Words from under the weedgreen water

Transitions №5

Author: Alla Gorbunova

Translated by Michael Molnar

 

*

a rainbow stamped in petrol
puddles on asphalt,
murmur of tramcars,

in the soiled snow lies
my icy,
         bast-shod fatherland.

in salt scattered onto snow,
in the sparse lights
of a darkened city

my sick fatherland breaks
         into a childish smile.

the kittens, the kittens at sundown
miaow as if martyred – what do they announce?

o, those tyres and knee-boots,
pavements and highways, junctions,
road barriers, hyperstores, self-service stations!

here is the mystery cult of the city,
humming wires along its outer limits.

taxis and trolleybuses,
boutiques and cafés,
the endless swarm that is the underground!

mortally beautiful,
unrepeatable
blue crystalline vapour.

and the bitterness of a cigarette on my lips
licked off, I slipped away
along tramlines.

I wanted to take in
all the life that I could,
I bit my lip till it bled, clenched
my teeth, scorched my hand on a cigarette butt,

but it wasn’t enough, I wanted
to seize more than I could

of the force that seeped through, of the wind, of voices
huskily murmuring something or other,
to lie across the rails, head thrown back
together with you,

in your prussian army shirt from the charity shop
(definitely that one!),
but the bitter taste on our lips
won’t be touched by the hoarfrost:
it’s spring! –

spring! spring!
that’s the cherubim’s song.
beauteous spring! –
so lightly serious!
like white honey,
like a mother’s tears, —
brightly flowing onto my fatherland.»

 

*

I sailed across the sea and I sailed to the holy city.
The city is falling down.
A great abundance of golden birds perched on boughs, painted peahens,
                                                                                                        firebirds.
The city is falling down.

I want more light, more luxury, more fire, more self-abandon!
                                                                  – in this town of the young,
town where they fuck fulltime
— those dying generations –
the salmon falls, the mackerel crowds,
myriads of iridescent fish, gold, silver, scarlet.

All the abundant riotous summer long flesh multiplies
and flesh decays: death and nature –
hatefilled little sisters.

Graves yawn, temples are raised from the bones,
monuments to majesty,
shrines of shame –

I actually sailed there.
The city is falling down.

You, standing in God’s holy fire, as in the gold mosaic of a wall,
teach my heart to pause, fall still, delight in secret,
to sing to those lost lords and ladies and to wake the drowsy Emperor.

I sailed across the sea…
The city is falling down.

 

Waterfall

will I stand, will I stand it
                                      or will you fling me down
in flinders, mountain water,
howling and splitting
my body into splinters
grabbed by the flood,
you, downfalling water
where roedeer and wolverine
                            timorously come,
where bluefleshed nymphs loose their spume-locks,
thundering song, ever-creating song,
dislodging earth underfoot,
bringing me to my knees,
hurtling me headlong
mind spinning into a whirlpool.

 

alpine piano

Madame *** set up a pianoforte in the alps
                                      (A. Rimbaud)

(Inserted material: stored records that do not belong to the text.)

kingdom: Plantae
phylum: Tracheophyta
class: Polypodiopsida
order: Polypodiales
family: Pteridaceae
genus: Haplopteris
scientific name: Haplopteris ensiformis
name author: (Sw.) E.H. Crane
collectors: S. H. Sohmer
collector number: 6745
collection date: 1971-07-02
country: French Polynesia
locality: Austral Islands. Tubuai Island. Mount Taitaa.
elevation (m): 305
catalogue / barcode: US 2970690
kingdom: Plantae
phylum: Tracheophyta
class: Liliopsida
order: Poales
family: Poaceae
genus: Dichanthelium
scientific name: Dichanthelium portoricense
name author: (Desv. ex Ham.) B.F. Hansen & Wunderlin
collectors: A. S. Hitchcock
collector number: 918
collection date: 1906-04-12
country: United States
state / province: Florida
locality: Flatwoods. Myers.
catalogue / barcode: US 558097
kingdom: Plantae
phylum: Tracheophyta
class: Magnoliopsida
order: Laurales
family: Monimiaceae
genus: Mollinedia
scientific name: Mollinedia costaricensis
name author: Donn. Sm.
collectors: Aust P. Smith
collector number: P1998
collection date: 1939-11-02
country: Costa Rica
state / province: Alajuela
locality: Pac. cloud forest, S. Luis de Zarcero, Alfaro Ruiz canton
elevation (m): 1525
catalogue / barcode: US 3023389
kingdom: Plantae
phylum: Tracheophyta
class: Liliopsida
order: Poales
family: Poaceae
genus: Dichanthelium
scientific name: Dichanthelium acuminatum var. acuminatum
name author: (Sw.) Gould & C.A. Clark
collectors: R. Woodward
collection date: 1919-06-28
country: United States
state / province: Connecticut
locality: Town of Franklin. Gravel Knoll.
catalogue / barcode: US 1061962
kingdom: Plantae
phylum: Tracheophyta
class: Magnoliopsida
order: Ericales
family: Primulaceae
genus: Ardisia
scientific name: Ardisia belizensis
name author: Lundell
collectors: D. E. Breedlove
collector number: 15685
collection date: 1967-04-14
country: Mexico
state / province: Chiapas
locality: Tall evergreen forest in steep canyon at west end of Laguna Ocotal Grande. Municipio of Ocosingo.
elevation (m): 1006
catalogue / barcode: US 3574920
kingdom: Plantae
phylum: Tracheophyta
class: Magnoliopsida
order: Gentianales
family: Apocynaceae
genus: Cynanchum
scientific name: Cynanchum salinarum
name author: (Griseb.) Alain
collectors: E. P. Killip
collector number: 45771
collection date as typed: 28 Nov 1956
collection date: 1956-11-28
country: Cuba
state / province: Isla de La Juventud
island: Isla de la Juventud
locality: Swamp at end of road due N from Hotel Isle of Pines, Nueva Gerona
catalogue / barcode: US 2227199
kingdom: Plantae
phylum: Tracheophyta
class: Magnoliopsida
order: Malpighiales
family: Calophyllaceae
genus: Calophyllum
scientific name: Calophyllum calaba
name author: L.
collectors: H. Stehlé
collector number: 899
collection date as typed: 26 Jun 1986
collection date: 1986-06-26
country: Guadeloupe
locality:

an alpine piano: what a good time it gives us!
an unseen mountain spirit fingers the keyboard.
the pedals drop, damping, sustaining the note.
the disturbed machine rattles its hammers.
listen, chamois, deer and partridges,
know this: an alpine piano has no weight,
                            and where the shoulder blades are
it has wings, it scatters its grapes and edelweiss,
alpine poppies, strawberries, orchis, herbs,
a jackdaw landed on the keyboard – did a little waltz.
a marmot pressed a pedal:
                            the right one
sustaining the note, and the left one
                            damping it.
the gait of the music is hesitant:
a chamois dancer lands on one hoof.
a sostenuto passage — a marmot trod
the pedal, but this alpine piano of ours has long been out of tune.

 

*

words
from under the weedgreen water:

drafting trails of unmemory.
resonant songless forest depths.

walk the dream landscapes
past a farm where a dumpy finnish woman milks the cows,
where a nun hones a knife.

there will be a house and a porch and a roofed well:
collect windfalls in your apron from under the silver appletrees,
meet your husband returned from the war,
                            meet your son returned from the war.

at the threshold – a hurtling wait –
fall on his chest, brush the dust from his overcoat.

fir trees way back keel over creaking,
oak doors closing shiver,
but he’s pale, he’s pale, the darling, and not like himself.

no use plucking carrots and dill from the garden:
he refuses to eat.
there’s a hole in his overcoat, dark blood,
you look into his eyes:
                            his soul is no longer there.

and you scream and run into the fields,
and there in an orderly row,
all similar as twins,
men in overcoats are hobbling:
                            husbands, sons, fathers, —

from under the weedgreen water: yours, Lethe.